# Start of Task data
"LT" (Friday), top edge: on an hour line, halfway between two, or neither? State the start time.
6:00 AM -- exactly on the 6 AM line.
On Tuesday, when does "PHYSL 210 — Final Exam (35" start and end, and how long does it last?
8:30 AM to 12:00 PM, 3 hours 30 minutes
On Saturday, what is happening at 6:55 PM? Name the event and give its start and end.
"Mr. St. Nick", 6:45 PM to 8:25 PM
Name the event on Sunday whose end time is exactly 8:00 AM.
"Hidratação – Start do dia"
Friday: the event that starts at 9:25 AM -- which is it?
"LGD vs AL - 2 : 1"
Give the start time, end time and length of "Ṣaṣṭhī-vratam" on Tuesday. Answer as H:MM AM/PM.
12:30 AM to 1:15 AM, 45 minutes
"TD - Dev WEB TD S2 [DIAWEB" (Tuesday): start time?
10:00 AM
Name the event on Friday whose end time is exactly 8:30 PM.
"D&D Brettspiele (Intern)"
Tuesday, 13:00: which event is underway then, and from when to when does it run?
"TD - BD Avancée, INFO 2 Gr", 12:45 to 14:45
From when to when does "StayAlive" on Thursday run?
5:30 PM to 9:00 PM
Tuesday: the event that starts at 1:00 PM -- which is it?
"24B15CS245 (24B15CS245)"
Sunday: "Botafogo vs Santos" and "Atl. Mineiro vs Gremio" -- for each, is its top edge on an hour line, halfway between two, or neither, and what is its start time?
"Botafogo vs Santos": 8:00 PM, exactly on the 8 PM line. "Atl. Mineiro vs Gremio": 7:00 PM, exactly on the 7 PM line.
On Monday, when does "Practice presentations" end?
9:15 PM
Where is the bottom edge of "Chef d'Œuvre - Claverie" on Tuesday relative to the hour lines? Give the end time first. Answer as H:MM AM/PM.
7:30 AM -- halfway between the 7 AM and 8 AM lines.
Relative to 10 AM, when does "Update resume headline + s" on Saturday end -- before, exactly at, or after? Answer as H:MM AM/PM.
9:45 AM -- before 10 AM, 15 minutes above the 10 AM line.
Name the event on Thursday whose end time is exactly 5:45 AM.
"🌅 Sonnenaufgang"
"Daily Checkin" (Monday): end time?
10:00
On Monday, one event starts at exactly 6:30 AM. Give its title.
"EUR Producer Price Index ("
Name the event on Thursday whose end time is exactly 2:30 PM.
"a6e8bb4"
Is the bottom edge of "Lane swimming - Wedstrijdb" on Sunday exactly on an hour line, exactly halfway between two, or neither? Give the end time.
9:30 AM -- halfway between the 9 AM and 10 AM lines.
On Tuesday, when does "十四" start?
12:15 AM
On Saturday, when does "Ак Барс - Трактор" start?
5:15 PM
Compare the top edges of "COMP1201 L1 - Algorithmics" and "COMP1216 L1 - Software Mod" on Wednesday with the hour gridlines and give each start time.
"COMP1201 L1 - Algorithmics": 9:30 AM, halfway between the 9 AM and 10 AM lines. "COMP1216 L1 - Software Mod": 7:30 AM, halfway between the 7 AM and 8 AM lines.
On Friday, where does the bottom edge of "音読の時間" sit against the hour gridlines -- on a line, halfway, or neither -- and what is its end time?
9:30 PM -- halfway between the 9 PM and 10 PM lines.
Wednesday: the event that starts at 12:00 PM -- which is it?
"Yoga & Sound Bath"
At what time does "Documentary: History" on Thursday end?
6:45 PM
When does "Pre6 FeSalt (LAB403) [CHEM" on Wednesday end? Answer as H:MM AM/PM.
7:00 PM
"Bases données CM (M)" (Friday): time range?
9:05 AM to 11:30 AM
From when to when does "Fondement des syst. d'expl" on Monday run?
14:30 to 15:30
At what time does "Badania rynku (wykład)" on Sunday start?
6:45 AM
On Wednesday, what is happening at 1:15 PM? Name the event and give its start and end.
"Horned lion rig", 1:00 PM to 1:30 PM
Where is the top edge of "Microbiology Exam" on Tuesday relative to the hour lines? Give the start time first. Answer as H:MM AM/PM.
# End of Task data
== Task to complete ==
Format the lines as a numbered list with blank lines omitted, starting at the line containing "on Monday run?" and ending at the last line of the items, both included.

== Result of the task ==
1. From when to when does "Fondement des syst. d'expl" on Monday run?
2. 14:30 to 15:30
3. At what time does "Badania rynku (wykład)" on Sunday start?
4. 6:45 AM
5. On Wednesday, what is happening at 1:15 PM? Name the event and give its start and end.
6. "Horned lion rig", 1:00 PM to 1:30 PM
7. Where is the top edge of "Microbiology Exam" on Tuesday relative to the hour lines? Give the start time first. Answer as H:MM AM/PM.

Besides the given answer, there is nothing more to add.